[Object correspondence data]
※
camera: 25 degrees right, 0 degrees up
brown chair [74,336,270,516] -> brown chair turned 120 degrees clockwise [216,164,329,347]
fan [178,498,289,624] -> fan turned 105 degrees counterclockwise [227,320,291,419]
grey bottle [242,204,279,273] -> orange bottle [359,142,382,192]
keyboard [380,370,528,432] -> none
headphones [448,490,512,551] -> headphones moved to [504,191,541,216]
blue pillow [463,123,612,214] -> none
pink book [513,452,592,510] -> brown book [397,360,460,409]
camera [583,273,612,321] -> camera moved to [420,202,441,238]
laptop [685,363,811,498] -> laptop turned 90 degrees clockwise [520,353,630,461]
※
* WHAT IS BEING ASKED
The required answer is the exact run of lines above starting at the line with "keyboard [380,370,528,432] -> none" and ending at the line with "camera [583,273,612,321] ->", with both ends present.

* REPLY TO THE TASK
keyboard [380,370,528,432] -> none
headphones [448,490,512,551] -> headphones moved to [504,191,541,216]
blue pillow [463,123,612,214] -> none
pink book [513,452,592,510] -> brown book [397,360,460,409]
camera [583,273,612,321] -> camera moved to [420,202,441,238]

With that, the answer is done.